The next step would probably be putting it up for a vote, but I think it needs more discussion before we do that. Early in the thread before we got sidetracked with the opt-out PoS discussion there was a lot of hesitance to this PoW tax idea. I was also hesitant, but I’m leaning more toward supporting it now as long as there are no huge security ramifications.
Why did I change my mind? I care greatly about retaining as much decentralization as possible in our network and as some have pointed out this change would impact that level of decentralization to a certain degree. PoS security would remain at the same level, but this would give the foundation board members a lot of financial power to effect change. We have seen how the Bitcoin Foundation was corrupted, so it’s clear why there is hesitation to go this route.
At the same time I believe in our current team/board members. We all have similar values and because of that I have to trust that they won’t suddenly be corrupted and become evil. I have to trust that that they will continue to care about moving us forward in such a way that retains Peercoin’s core values. Stakers will always have the option of removing this tax in the future if it doesn’t end well, but I don’t think that will be necessary. This is one of the most principled crypto communities there are and I think that will translate to the Foundation leadership as well.
The fact is we are up against unspeakable odds right now. Things have greatly changed over the past couple years. Our competition is incredibly well funded and they are outcompeting us to the point that every time I make a new announcement in r/cryptocurrency it’s obvious that people have never even heard of us. This is a travesty given Peercoin’s history. What’s more, everything costs money now. You have to pay for exchange integration and support in important apps. It is rare now that Peercoin is integrated somewhere for free. Ledger was the rare exception and it took us a whole year just to get that. I agree with ppcman that our meager voluntary donations are just no match to compete with this.
Peercoin is one of the most important innovations ever created and it cannot be allowed to go out with a whimper. We are here to provide a sustainable, distributed and censorship resistant blockchain network where all forms of value can be stored long-term. We are the best at this, yet people don’t realize it. It can provide an important service to the world, but not until we are recognized for it.
I don’t want to see our incredible volunteers suffer from burnout. If it’s a choice between allowing in some amount centralization and watching Peercoin die a slow death over time then I will choose to risk centralization. If Peercoin dies then it can’t help anyone. This tax at least gives us a fighting chance to come out of this and prove that a Foundation can stick to its values and work toward the benefit of the network. It is a risk yes, but it is much better than the alternative. I am willing to take that risk and I believe we will be just fine.
If allowed the chance, we could act as a shining example of what an open source crypto project should be like for all to see, but instead we continue to suffer needlessly without the necessary financial resources required to make an impact in this industry. I’m tired of our project not getting the recognition it deserves for its accomplishments. We invented proof of stake. We invented efficient and sustainable blockchain technology. We invented the first true distributed autonomous organization (DAO). We invented the first blockchain agnostic token protocol. And yet we receive no credit for these achievements because we have little financial resources to prop ourselves up. I think it’s time for a change. We need to do something different. We need to take a risk and I believe this may be it.

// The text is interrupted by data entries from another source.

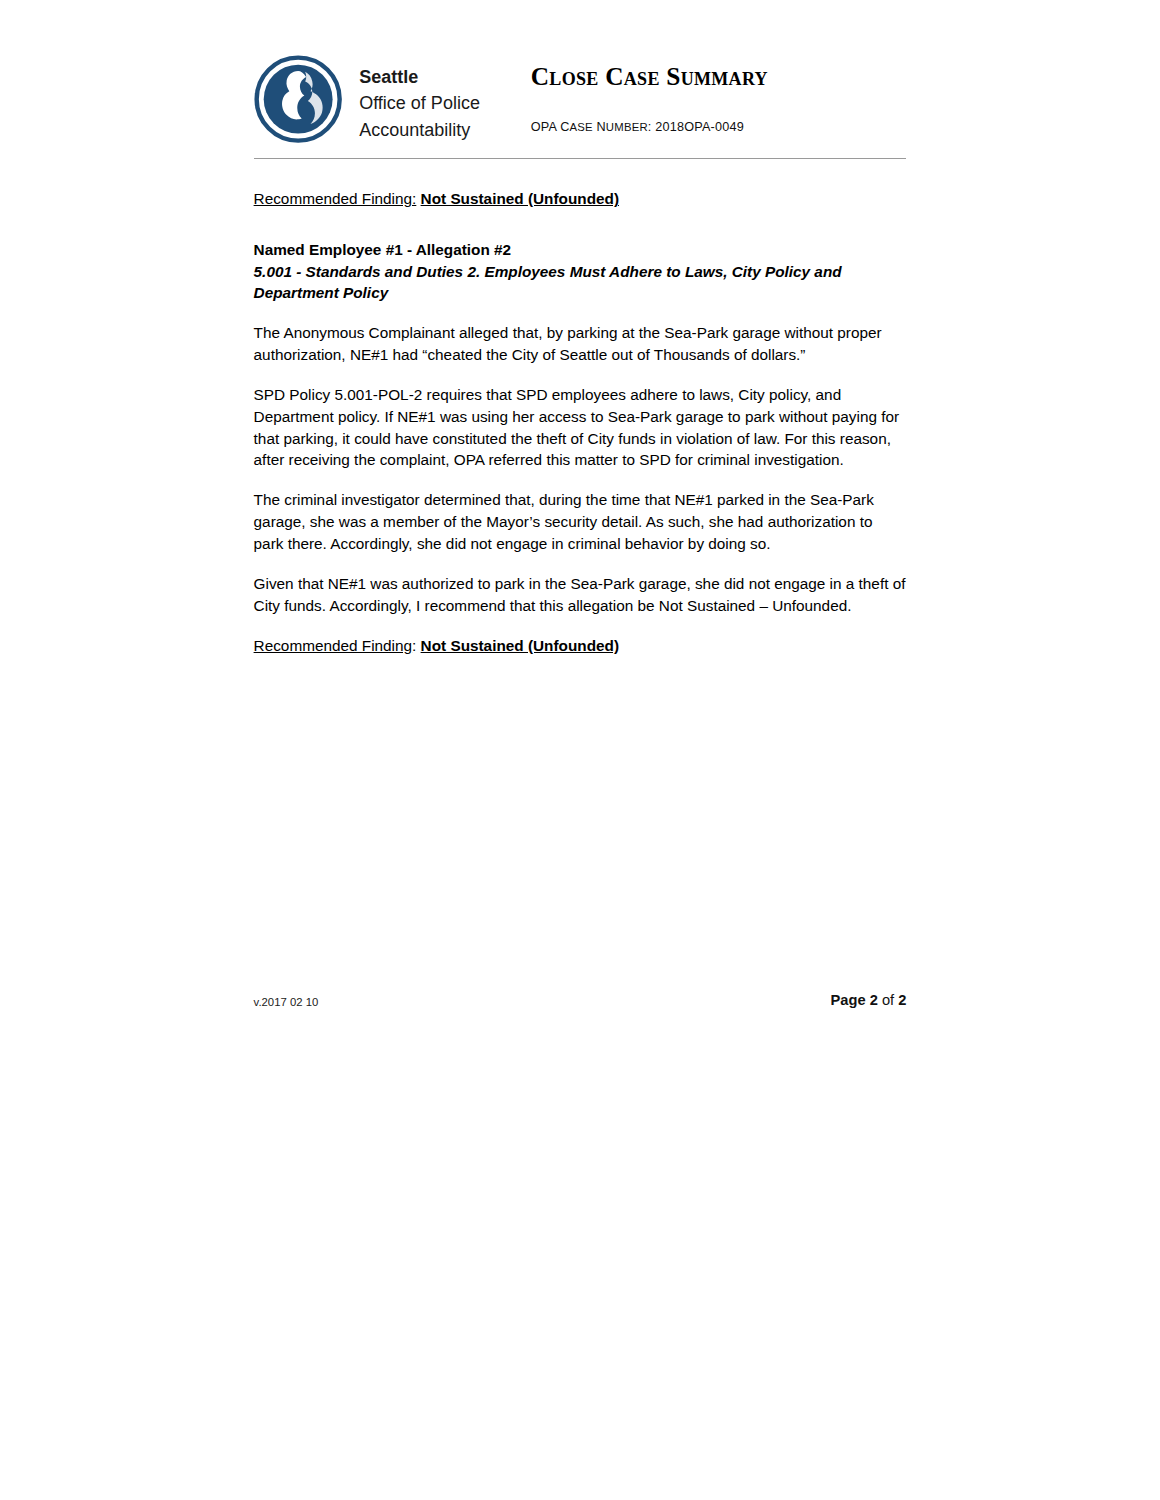Seattle
Office of Police
Accountability
Close Case Summary
OPA CASE NUMBER: 2018OPA-0049
Recommended Finding: Not Sustained (Unfounded)
Named Employee #1 - Allegation #2
5.001 - Standards and Duties 2. Employees Must Adhere to Laws, City Policy and Department Policy
The Anonymous Complainant alleged that, by parking at the Sea-Park garage without proper authorization, NE#1 had “cheated the City of Seattle out of Thousands of dollars.”
SPD Policy 5.001-POL-2 requires that SPD employees adhere to laws, City policy, and Department policy. If NE#1 was using her access to Sea-Park garage to park without paying for that parking, it could have constituted the theft of City funds in violation of law. For this reason, after receiving the complaint, OPA referred this matter to SPD for criminal investigation.
The criminal investigator determined that, during the time that NE#1 parked in the Sea-Park garage, she was a member of the Mayor’s security detail. As such, she had authorization to park there. Accordingly, she did not engage in criminal behavior by doing so.
Given that NE#1 was authorized to park in the Sea-Park garage, she did not engage in a theft of City funds. Accordingly, I recommend that this allegation be Not Sustained – Unfounded.
Recommended Finding: Not Sustained (Unfounded)
v.2017 02 10
Page 2 of 2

It is true that PoW is used as a mechanism to distribute new coins to new holders, but I don’t see how this tax changes that. Mining requires work to get that block reward and then it is sold on exchanges to new owners in order to pay for mining operation costs.
If this change took place these funds would be distributed to people who do a different form of work for the foundation. Those people have the choice to keep the new coins or also sell them on exchanges just like miners do. Since they are being paid for services rendered by the foundation then it is likely they will just sell and convert the PPC to fiat in order to pay their own bills, so the result ends up being the same, more PPC available for purchase on the market, just through a different path.
I think it’s also of note to say that mining is a voluntary act. If stakers change the rules of the network then certain miners don’t have to accept it if they don’t want to and can move on and leave more rewards for others as the PoW inflation rate dynamically adjusts to the change.